▸ VOTRE TÂCHE:
Répondez aux questions suivantes à partir de l'extrait sur l'Iran :
1. Quelle politique économique rapproche le gouvernement iranien des institutions européennes ?
2. Comment les Européens devraient-ils normalement se montrer ?
3. Depuis l'arrivée de qui la crise transatlantique entre l'Europe et les USA est-elle datée ?

▸ EXTRAIT FOURNI:
=-=-=
Aujourd’hui, le gouvernement iranien est modéré, il est assez proche des institutions européennes notamment avec sa politique économique néo-libérale, il a signé un accord nucléaire dont l’Europe est la principale garante, contre les USA qui ne cesse de jouer avec l’option de la sortie du traité. Alors que les américanistes se déchaînent d’une façon qui montre beaucoup plus leur déséquilibre et leur état d’hystérie crisique qu’une véritable stratégie de regime change, bien que ce soit évidemment leur but parce que leur aveuglement les empêche de concevoir autre chose, les Européens devraient normalement, – si la “normalité” parvient encore à s’exprimer, – se montrer beaucoup plus prudents et réservés. Sur ce point et dans certaines conditions d’aggravation de la crise iranienne, la crise transatlantique entre l’Europe et les USA depuis l’arrivée de Trump pourrait atteindre des sommets d’exacerbation.
=-=-=
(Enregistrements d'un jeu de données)
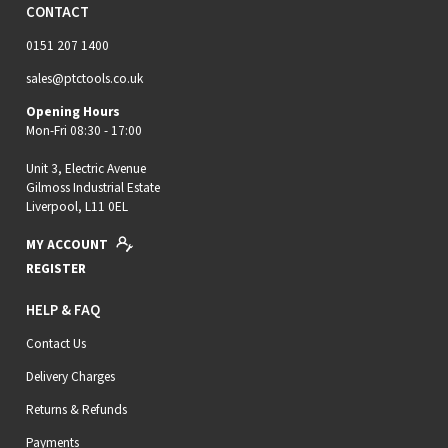
CONTACT
0151 207 1400
sales@ptctools.co.uk
Opening Hours
Mon-Fri 08:30 - 17:00
Unit 3, Electric Avenue
Gilmoss Industrial Estate
Liverpool, L11 0EL
MY ACCOUNT
REGISTER
HELP & FAQ
Contact Us
Delivery Charges
Returns & Refunds
Payments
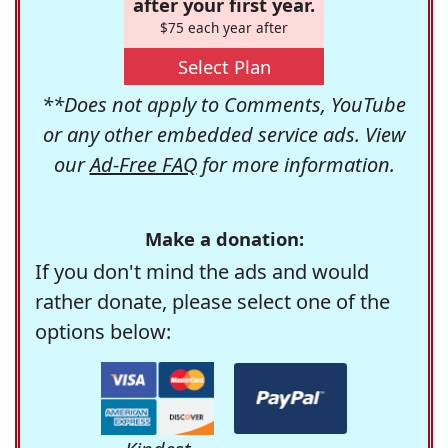
after your first year.
$75 each year after
Select Plan
**Does not apply to Comments, YouTube
or any other embedded service ads. View
our
Ad-Free FAQ
for more information.
Make a donation:
If you don't mind the ads and would
rather donate, please select one of the
options below:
=-=-=
▸ RÉPONSE RÉDIGÉE:
1. Une politique économique néo-libérale.
2. Beaucoup plus prudents et réservés.
3. Depuis l'arrivée de Trump.